EXCERPTED TEXT:
☆ ☆ ☆

Monday, January 6, 2014

Your 2014 Financial Goal

In What About Bob, Richard Dreyfuss' character Dr. Marvin talks about BABY STEPS, "It means setting small, reasonable goals for yourself, one day at a time, one tiny step at a time."
Obviously, for people who've seen this movie, hilarity ensues ("I'm sailing!"), but the advice still works. What's the best way to become a financial rock star? By setting small, reasonable goals for yourself, one day at a time, one tiny step at a time.
A blurry picture of my first little guy's baby steps.

Do you think you're the only one who has need for improvement? Just since we started this blog, I've been reading Lauren's posts with interest and making improvements to my own finances. Specifically, just in the last few months since we started this blog, I
(1) started requesting our free credit reports, (2) got disability insurance, (3) got more life insurance (due to the arrival of kid #2) and (4) updated our wills. We all have need for improvement. The trick is to get past that "overwhelmed" feeling and focus on one task at a time (and forcing yourself to leave it on your "to do" list until you actually get it done).

What's Your 2014 Financial Goal?

2013 was the first year in recent memory I have set (and actually followed through with) New Year's Resolutions. The reason? I copied my friend's idea to set one goal for four specific categories (Mind, Spirit, Service, and Physical). (p.s. Good news for all of you: becoming a better photographer is my "mind" goal for 2014). This year, I'm going to add my own category: Financial. Now each year, when I set goals, rather than overwhelming myself, I'm going to focus on setting one small, reasonable goal per category. So what's your financial goal for 2014? Here are some ideas for specific goals you could set for yourself:
  • Write or update your budget and check "Budget" vs. "Actual" on the first Sunday of each month. (Stay tuned for our 2014 Budget Boot Camp Challenge--coming in a couple weeks!)
  • Open a college savings plan for your kids and set up a small, automatic monthly deposit (read more about that here or pin it for later).
  • Get a small, affordable term life insurance plan (I've heard too many stories this year of young widows who've been left with nothing).
  • Make one small, sustainable change to your budget and set that money aside each month (to a different bank account, if you need to) for something more important. For example, drop cable and switch to internet tv, cook more and eat out less, shop around for a cheaper cell phone plan/car insurance/etc.

☆ ☆ ☆

TASK PROMPT: From the blog post on setting a 2014 financial goal, return the passage starting at "Obviously, for people" and ending at "guy's baby steps.", copied word for word.

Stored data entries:
☆ ☆ ☆

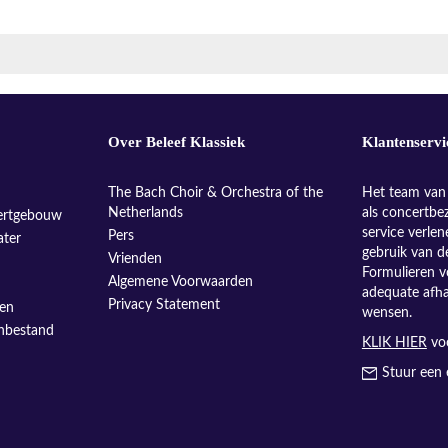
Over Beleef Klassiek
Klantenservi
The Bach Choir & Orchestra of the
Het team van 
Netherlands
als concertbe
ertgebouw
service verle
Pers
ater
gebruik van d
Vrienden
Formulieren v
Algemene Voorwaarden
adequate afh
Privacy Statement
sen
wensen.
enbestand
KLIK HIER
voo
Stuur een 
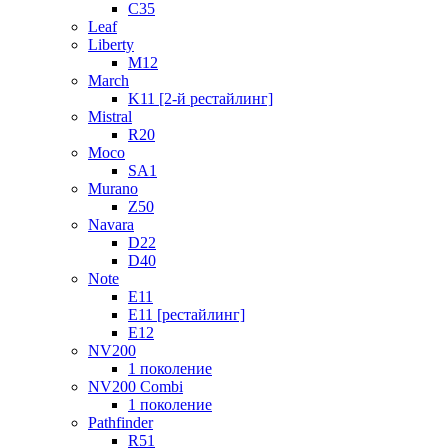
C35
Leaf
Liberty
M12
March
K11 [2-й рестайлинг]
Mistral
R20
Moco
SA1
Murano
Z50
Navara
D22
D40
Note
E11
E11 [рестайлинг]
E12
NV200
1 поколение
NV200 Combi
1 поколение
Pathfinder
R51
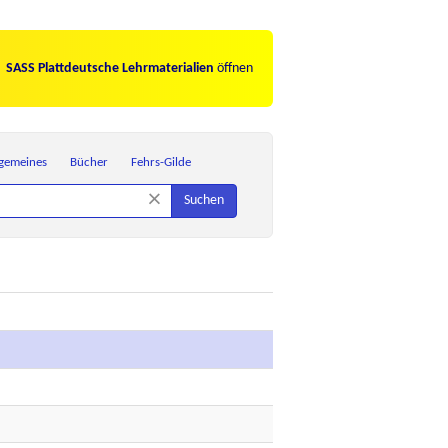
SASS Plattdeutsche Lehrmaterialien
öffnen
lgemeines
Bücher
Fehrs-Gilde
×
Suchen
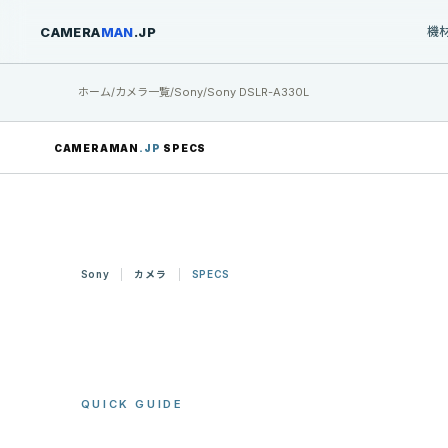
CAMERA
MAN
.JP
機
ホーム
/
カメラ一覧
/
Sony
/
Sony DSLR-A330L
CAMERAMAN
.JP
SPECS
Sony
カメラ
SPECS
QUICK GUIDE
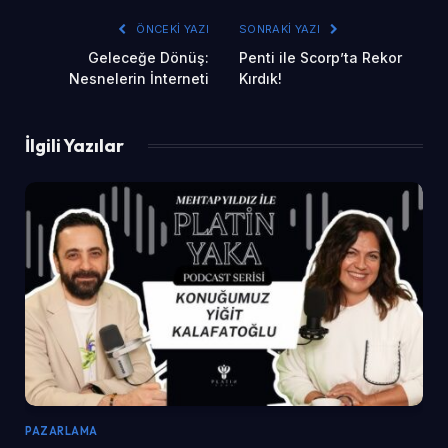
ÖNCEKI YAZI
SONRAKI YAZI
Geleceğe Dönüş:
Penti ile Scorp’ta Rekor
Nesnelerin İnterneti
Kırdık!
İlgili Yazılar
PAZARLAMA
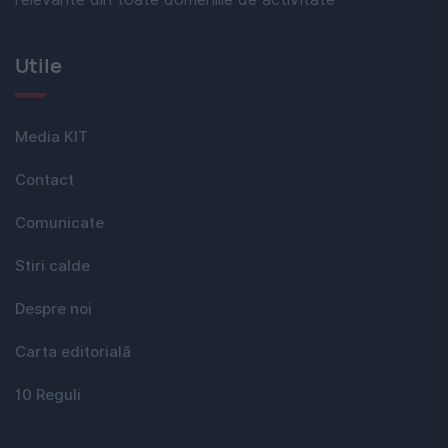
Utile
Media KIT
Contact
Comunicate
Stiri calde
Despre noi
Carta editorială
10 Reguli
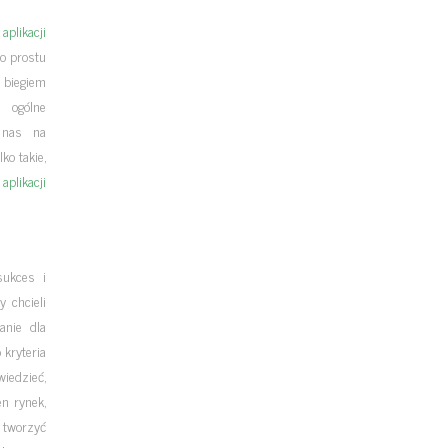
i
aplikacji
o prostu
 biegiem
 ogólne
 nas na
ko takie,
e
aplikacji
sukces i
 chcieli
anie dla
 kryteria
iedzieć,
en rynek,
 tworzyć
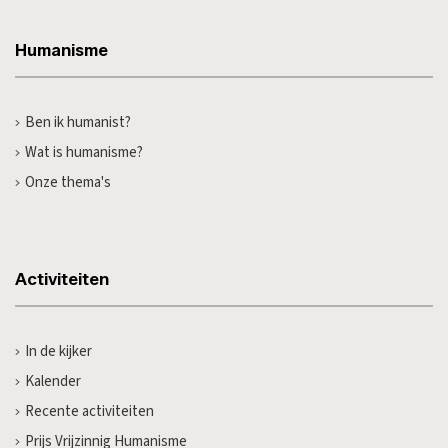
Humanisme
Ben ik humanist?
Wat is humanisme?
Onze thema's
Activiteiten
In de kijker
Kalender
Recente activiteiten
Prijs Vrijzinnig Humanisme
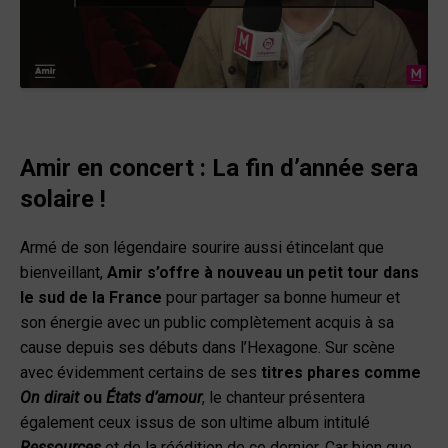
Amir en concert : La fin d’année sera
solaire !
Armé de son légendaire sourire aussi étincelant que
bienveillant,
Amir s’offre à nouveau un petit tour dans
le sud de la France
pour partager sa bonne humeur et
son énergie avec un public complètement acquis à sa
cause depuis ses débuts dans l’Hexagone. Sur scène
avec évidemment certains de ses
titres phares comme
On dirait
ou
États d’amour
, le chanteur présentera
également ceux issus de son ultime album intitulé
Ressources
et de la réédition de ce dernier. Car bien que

☆ ☆ ☆

EXERCISE RESPONSE:
Obviously, for people who've seen this movie, hilarity ensues ("I'm sailing!"), but the advice still works. What's the best way to become a financial rock star? By setting small, reasonable goals for yourself, one day at a time, one tiny step at a time.
A blurry picture of my first little guy's baby steps.